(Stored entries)

=== Section Start ===

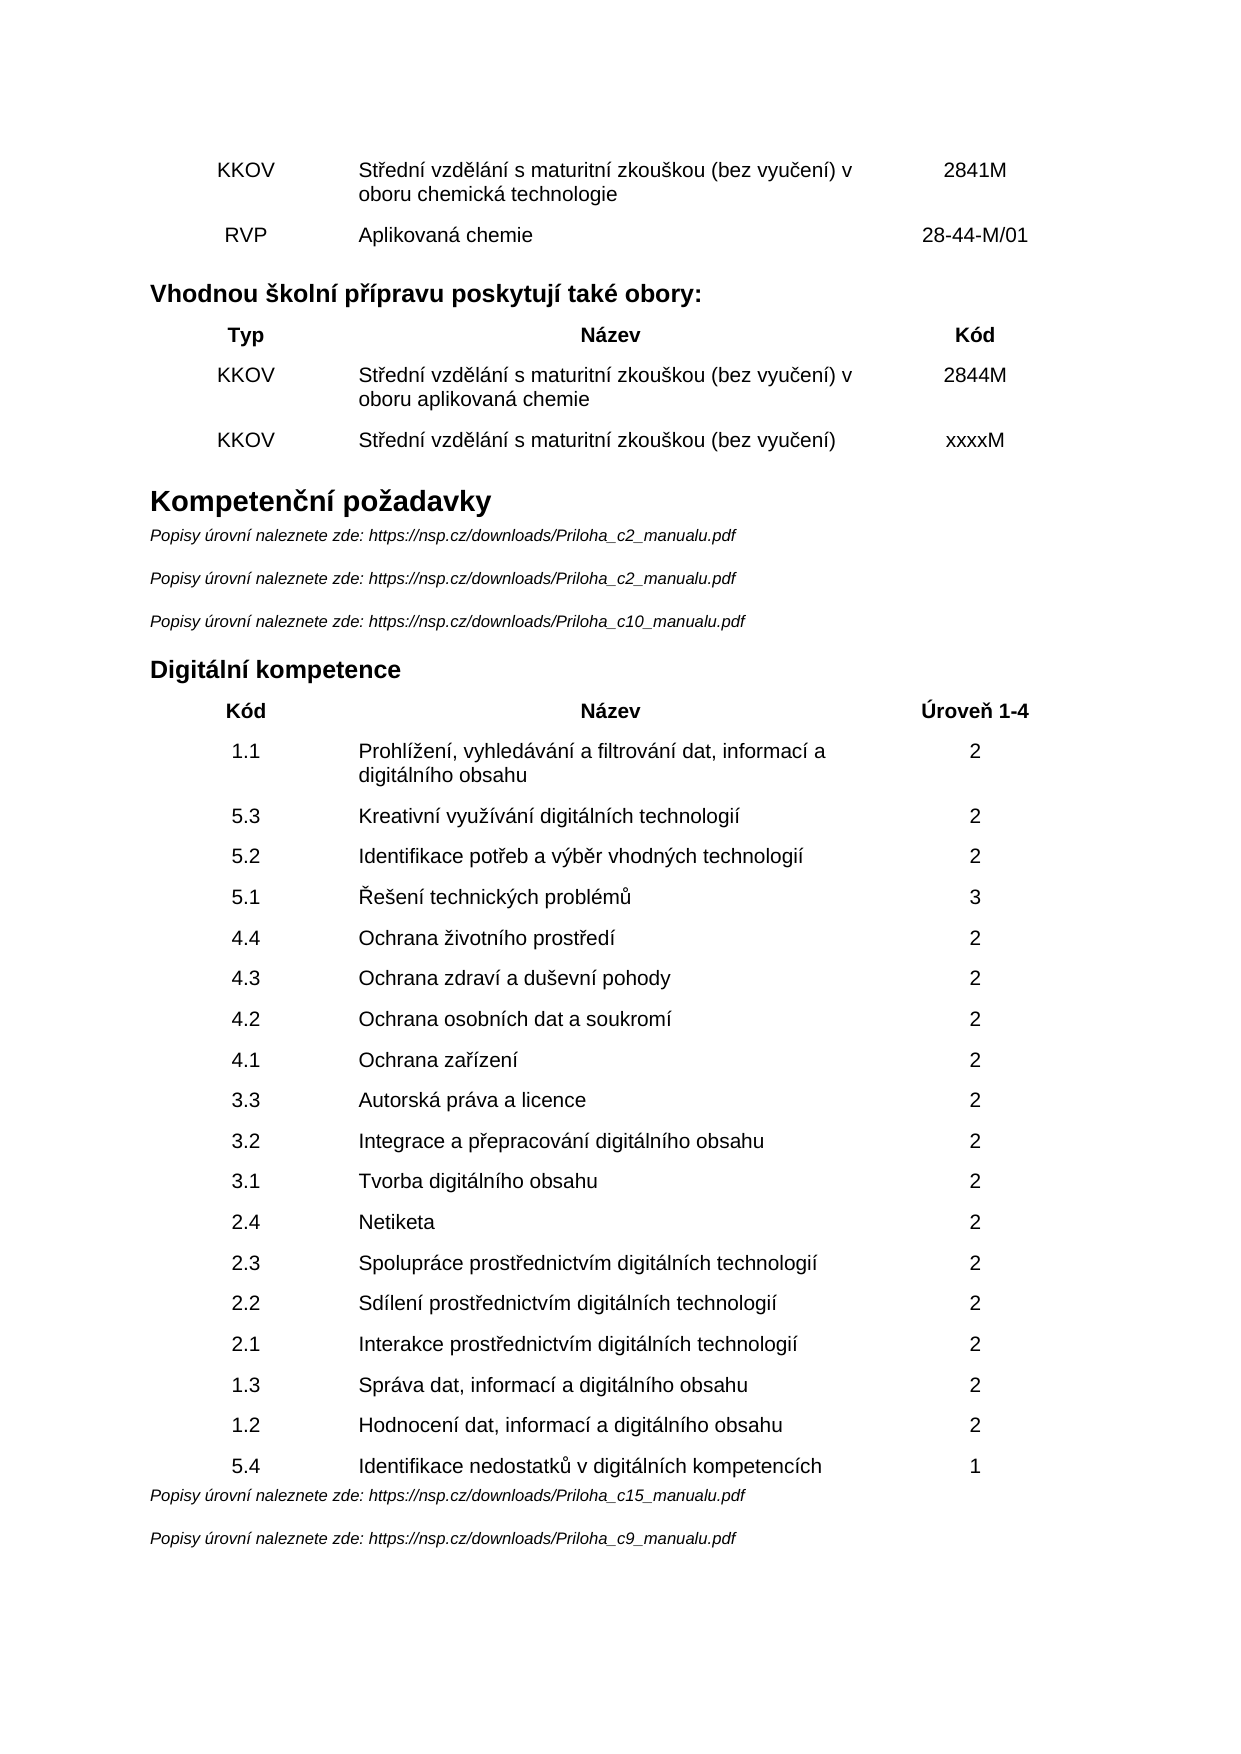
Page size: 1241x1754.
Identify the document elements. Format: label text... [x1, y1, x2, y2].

table_cell Správa dat, informací a digitálního obsahu [350, 1364, 871, 1405]
table_cell Sdílení prostřednictvím digitálních technologií [350, 1283, 871, 1323]
table_cell xxxxM [871, 419, 1079, 460]
table_cell 2 [871, 1039, 1079, 1080]
table_cell 3.3 [142, 1080, 350, 1120]
table_cell KKOV [142, 150, 350, 214]
table_cell 2 [871, 1324, 1079, 1364]
table_cell 4.4 [142, 917, 350, 958]
table_cell 1.1 [142, 731, 350, 795]
table_cell Ochrana zdraví a duševní pohody [350, 958, 871, 998]
table_cell Interakce prostřednictvím digitálních technologií [350, 1324, 871, 1364]
table_cell Střední vzdělání s maturitní zkouškou (bez vyučení) v oboru aplikovaná chemie [350, 355, 871, 419]
table_cell 2 [871, 1080, 1079, 1120]
table_cell 2 [871, 1120, 1079, 1161]
table_cell KKOV [142, 355, 350, 419]
text Popisy úrovní naleznete zde: https://nsp.cz/downloads/Priloha_c15_manualu.pdf [150, 1486, 1090, 1505]
table_cell 1.2 [142, 1405, 350, 1445]
table_cell 2 [871, 1283, 1079, 1323]
table_cell Prohlížení, vyhledávání a filtrování dat, informací a digitálního obsahu [350, 731, 871, 795]
table_cell 2 [871, 795, 1079, 836]
table_cell 1 [871, 1445, 1079, 1486]
table_cell RVP [142, 215, 350, 255]
table_header Typ [142, 314, 350, 355]
table_cell KKOV [142, 419, 350, 460]
table_cell Ochrana životního prostředí [350, 917, 871, 958]
table_cell Řešení technických problémů [350, 877, 871, 917]
table_cell Aplikovaná chemie [350, 215, 871, 255]
table_cell 2 [871, 917, 1079, 958]
table_cell 2 [871, 958, 1079, 998]
table_cell 28-44-M/01 [871, 215, 1079, 255]
table_cell 2 [871, 999, 1079, 1039]
table_cell Hodnocení dat, informací a digitálního obsahu [350, 1405, 871, 1445]
subtitle Kompetenční požadavky [150, 484, 1090, 517]
table_cell 5.1 [142, 877, 350, 917]
table_cell 2844M [871, 355, 1079, 419]
table_header Název [350, 314, 871, 355]
table_cell Tvorba digitálního obsahu [350, 1161, 871, 1202]
table_cell Autorská práva a licence [350, 1080, 871, 1120]
table_cell 2 [871, 1242, 1079, 1283]
table_cell 3.2 [142, 1120, 350, 1161]
table_cell 4.3 [142, 958, 350, 998]
table_cell 4.2 [142, 999, 350, 1039]
table_cell Identifikace potřeb a výběr vhodných technologií [350, 836, 871, 877]
table_cell 2 [871, 836, 1079, 877]
table_header Úroveň 1-4 [871, 690, 1079, 731]
table_cell Střední vzdělání s maturitní zkouškou (bez vyučení) v oboru chemická technologie [350, 150, 871, 214]
table_cell 5.3 [142, 795, 350, 836]
table_cell Kreativní využívání digitálních technologií [350, 795, 871, 836]
table_cell Netiketa [350, 1202, 871, 1242]
table_cell Střední vzdělání s maturitní zkouškou (bez vyučení) [350, 419, 871, 460]
table_cell 2 [871, 1405, 1079, 1445]
table_cell 5.4 [142, 1445, 350, 1486]
table_cell 2.3 [142, 1242, 350, 1283]
table_cell 1.3 [142, 1364, 350, 1405]
table_cell 2 [871, 731, 1079, 795]
table_cell Identifikace nedostatků v digitálních kompetencích [350, 1445, 871, 1486]
table_cell 4.1 [142, 1039, 350, 1080]
table_cell Spolupráce prostřednictvím digitálních technologií [350, 1242, 871, 1283]
table_cell 2 [871, 1364, 1079, 1405]
table_cell 2.2 [142, 1283, 350, 1323]
table_cell 2 [871, 1202, 1079, 1242]
text Popisy úrovní naleznete zde: https://nsp.cz/downloads/Priloha_c9_manualu.pdf [150, 1529, 1090, 1548]
subtitle Vhodnou školní přípravu poskytují také obory: [150, 279, 1090, 308]
table_cell 2.1 [142, 1324, 350, 1364]
table_cell Ochrana zařízení [350, 1039, 871, 1080]
table_header Kód [871, 314, 1079, 355]
table_header Kód [142, 690, 350, 731]
table_cell 3 [871, 877, 1079, 917]
table_cell 5.2 [142, 836, 350, 877]
text Popisy úrovní naleznete zde: https://nsp.cz/downloads/Priloha_c10_manualu.pdf [150, 612, 1090, 631]
table_cell 2841M [871, 150, 1079, 214]
text Popisy úrovní naleznete zde: https://nsp.cz/downloads/Priloha_c2_manualu.pdf [150, 526, 1090, 545]
table_header Název [350, 690, 871, 731]
table_cell Integrace a přepracování digitálního obsahu [350, 1120, 871, 1161]
subtitle Digitální kompetence [150, 655, 1090, 684]
table_cell 2 [871, 1161, 1079, 1202]
text Popisy úrovní naleznete zde: https://nsp.cz/downloads/Priloha_c2_manualu.pdf [150, 569, 1090, 588]
table_cell 2.4 [142, 1202, 350, 1242]
table_cell 3.1 [142, 1161, 350, 1202]
table_cell Ochrana osobních dat a soukromí [350, 999, 871, 1039]
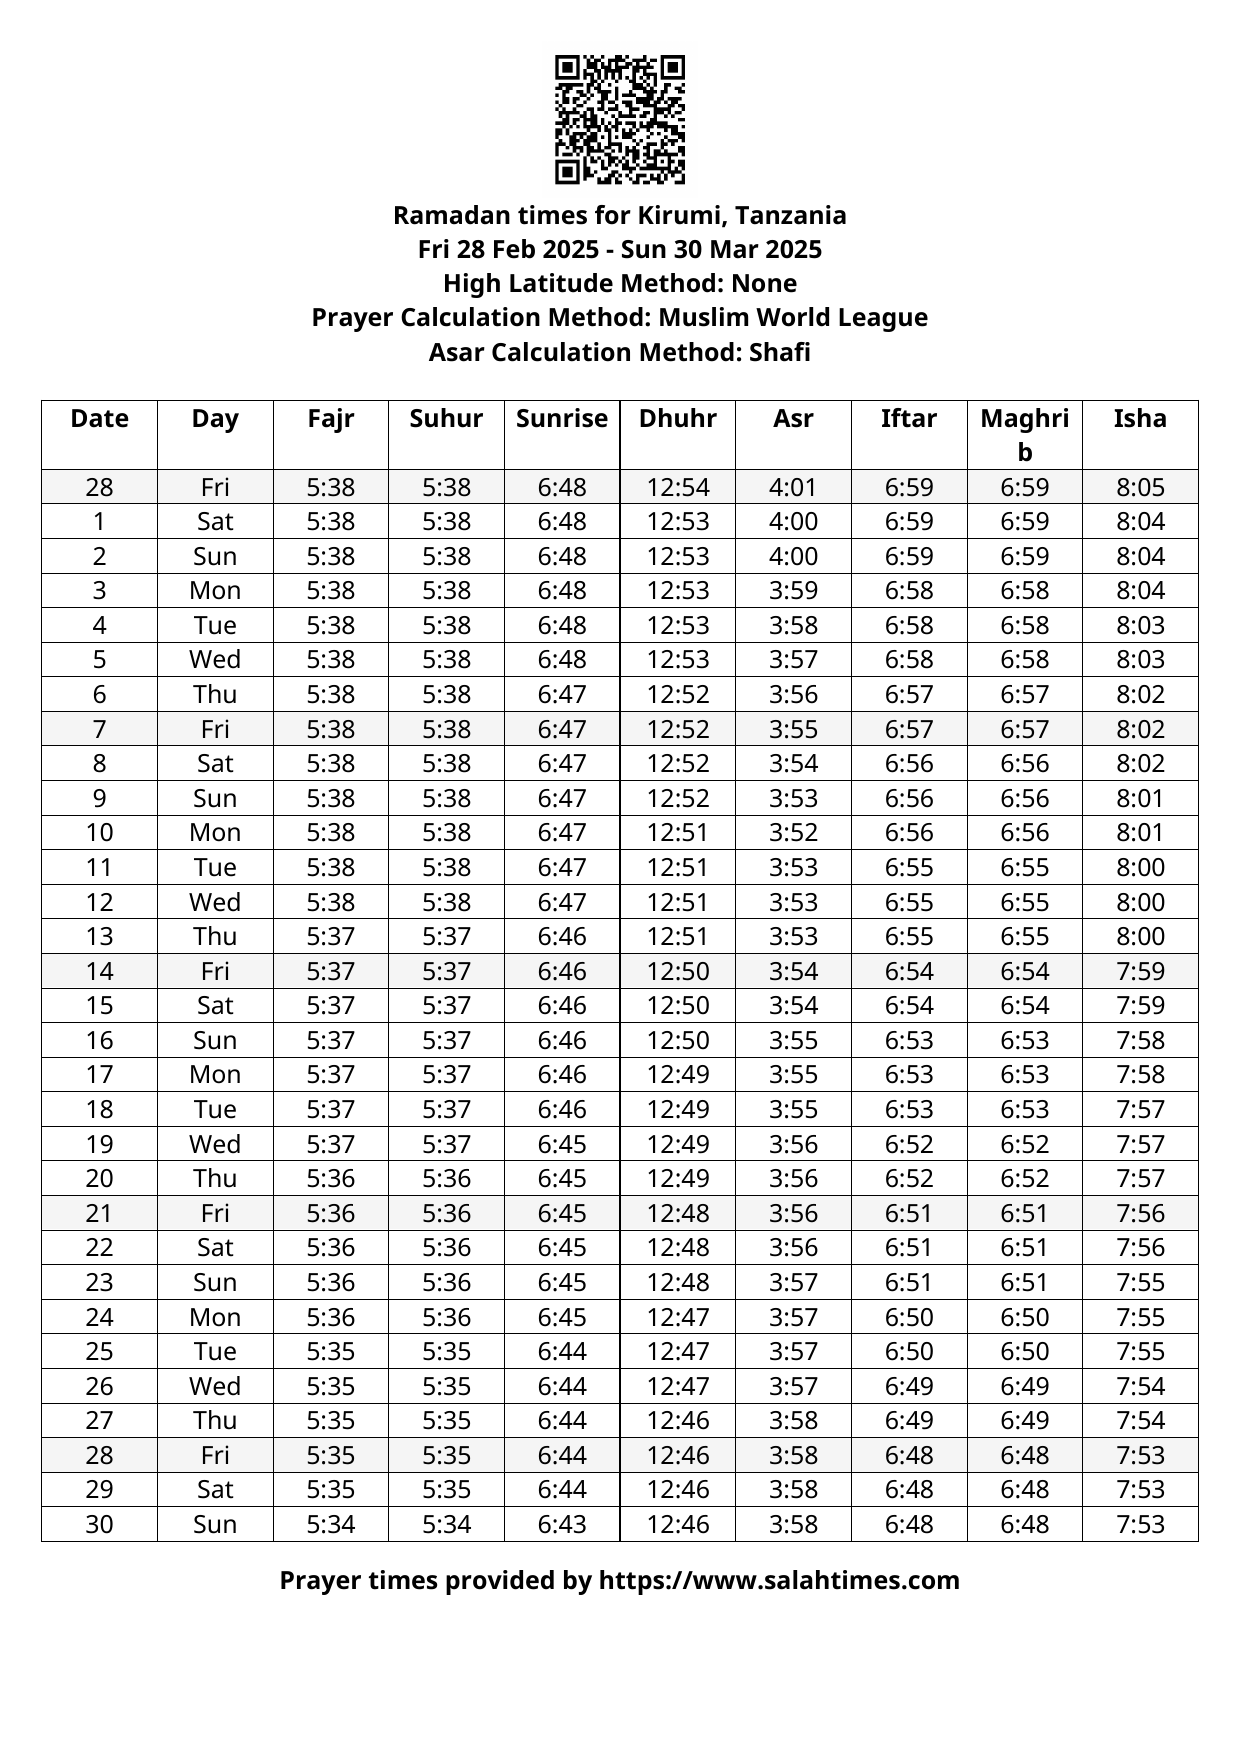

=== Section End ===

▶ **Exercise instructions**
The data should be printed again unchanged; leave its pictures out.

▶ **Answer for the task**
Page size: 1241x1754.
Identify the document elements. Format: label text... [x1, y1, x2, y2].

table_cell Správa dat, informací a digitálního obsahu [350, 1364, 871, 1405]
table_cell Sdílení prostřednictvím digitálních technologií [350, 1283, 871, 1323]
table_cell xxxxM [871, 419, 1079, 460]
table_cell 2 [871, 1039, 1079, 1080]
table_cell 3.3 [142, 1080, 350, 1120]
table_cell KKOV [142, 150, 350, 214]
table_cell 2 [871, 1324, 1079, 1364]
table_cell 4.4 [142, 917, 350, 958]
table_cell 1.1 [142, 731, 350, 795]
table_cell Ochrana zdraví a duševní pohody [350, 958, 871, 998]
table_cell Interakce prostřednictvím digitálních technologií [350, 1324, 871, 1364]
table_cell Střední vzdělání s maturitní zkouškou (bez vyučení) v oboru aplikovaná chemie [350, 355, 871, 419]
table_cell 2 [871, 1080, 1079, 1120]
table_cell 2 [871, 1120, 1079, 1161]
table_cell KKOV [142, 355, 350, 419]
text Popisy úrovní naleznete zde: https://nsp.cz/downloads/Priloha_c15_manualu.pdf [150, 1486, 1090, 1505]
table_cell 1.2 [142, 1405, 350, 1445]
table_cell 2 [871, 1283, 1079, 1323]
table_cell Prohlížení, vyhledávání a filtrování dat, informací a digitálního obsahu [350, 731, 871, 795]
table_cell 2 [871, 795, 1079, 836]
table_cell 1 [871, 1445, 1079, 1486]
table_cell RVP [142, 215, 350, 255]
table_header Typ [142, 314, 350, 355]
table_cell KKOV [142, 419, 350, 460]
table_cell Ochrana životního prostředí [350, 917, 871, 958]
table_cell Řešení technických problémů [350, 877, 871, 917]
table_cell Aplikovaná chemie [350, 215, 871, 255]
table_cell 2 [871, 917, 1079, 958]
table_cell 2 [871, 958, 1079, 998]
table_cell 28-44-M/01 [871, 215, 1079, 255]
table_cell 2 [871, 999, 1079, 1039]
table_cell Hodnocení dat, informací a digitálního obsahu [350, 1405, 871, 1445]
subtitle Kompetenční požadavky [150, 484, 1090, 517]
table_cell 5.1 [142, 877, 350, 917]
table_cell 2844M [871, 355, 1079, 419]
table_header Název [350, 314, 871, 355]
table_cell Tvorba digitálního obsahu [350, 1161, 871, 1202]
table_cell Autorská práva a licence [350, 1080, 871, 1120]
table_cell 2 [871, 1242, 1079, 1283]
table_cell 3.2 [142, 1120, 350, 1161]
table_cell 4.3 [142, 958, 350, 998]
table_cell 4.2 [142, 999, 350, 1039]
table_cell Identifikace potřeb a výběr vhodných technologií [350, 836, 871, 877]
table_cell 2 [871, 836, 1079, 877]
table_header Úroveň 1-4 [871, 690, 1079, 731]
table_cell Střední vzdělání s maturitní zkouškou (bez vyučení) v oboru chemická technologie [350, 150, 871, 214]
table_cell 5.3 [142, 795, 350, 836]
table_cell Kreativní využívání digitálních technologií [350, 795, 871, 836]
table_cell Netiketa [350, 1202, 871, 1242]
table_cell Střední vzdělání s maturitní zkouškou (bez vyučení) [350, 419, 871, 460]
table_cell 2 [871, 1405, 1079, 1445]
table_cell 5.4 [142, 1445, 350, 1486]
table_cell 2.3 [142, 1242, 350, 1283]
table_cell 1.3 [142, 1364, 350, 1405]
table_cell 2 [871, 731, 1079, 795]
table_cell Identifikace nedostatků v digitálních kompetencích [350, 1445, 871, 1486]
table_cell 4.1 [142, 1039, 350, 1080]
table_cell Spolupráce prostřednictvím digitálních technologií [350, 1242, 871, 1283]
table_cell 2 [871, 1364, 1079, 1405]
table_cell 2.2 [142, 1283, 350, 1323]
table_cell 2 [871, 1202, 1079, 1242]
text Popisy úrovní naleznete zde: https://nsp.cz/downloads/Priloha_c9_manualu.pdf [150, 1529, 1090, 1548]
subtitle Vhodnou školní přípravu poskytují také obory: [150, 279, 1090, 308]
table_cell 2.1 [142, 1324, 350, 1364]
table_cell Ochrana zařízení [350, 1039, 871, 1080]
table_header Kód [871, 314, 1079, 355]
table_header Kód [142, 690, 350, 731]
table_cell 3 [871, 877, 1079, 917]
table_cell 5.2 [142, 836, 350, 877]
text Popisy úrovní naleznete zde: https://nsp.cz/downloads/Priloha_c10_manualu.pdf [150, 612, 1090, 631]
table_cell 2841M [871, 150, 1079, 214]
text Popisy úrovní naleznete zde: https://nsp.cz/downloads/Priloha_c2_manualu.pdf [150, 526, 1090, 545]
table_header Název [350, 690, 871, 731]
table_cell Integrace a přepracování digitálního obsahu [350, 1120, 871, 1161]
subtitle Digitální kompetence [150, 655, 1090, 684]
table_cell 2 [871, 1161, 1079, 1202]
text Popisy úrovní naleznete zde: https://nsp.cz/downloads/Priloha_c2_manualu.pdf [150, 569, 1090, 588]
table_cell 2.4 [142, 1202, 350, 1242]
table_cell 3.1 [142, 1161, 350, 1202]
table_cell Ochrana osobních dat a soukromí [350, 999, 871, 1039]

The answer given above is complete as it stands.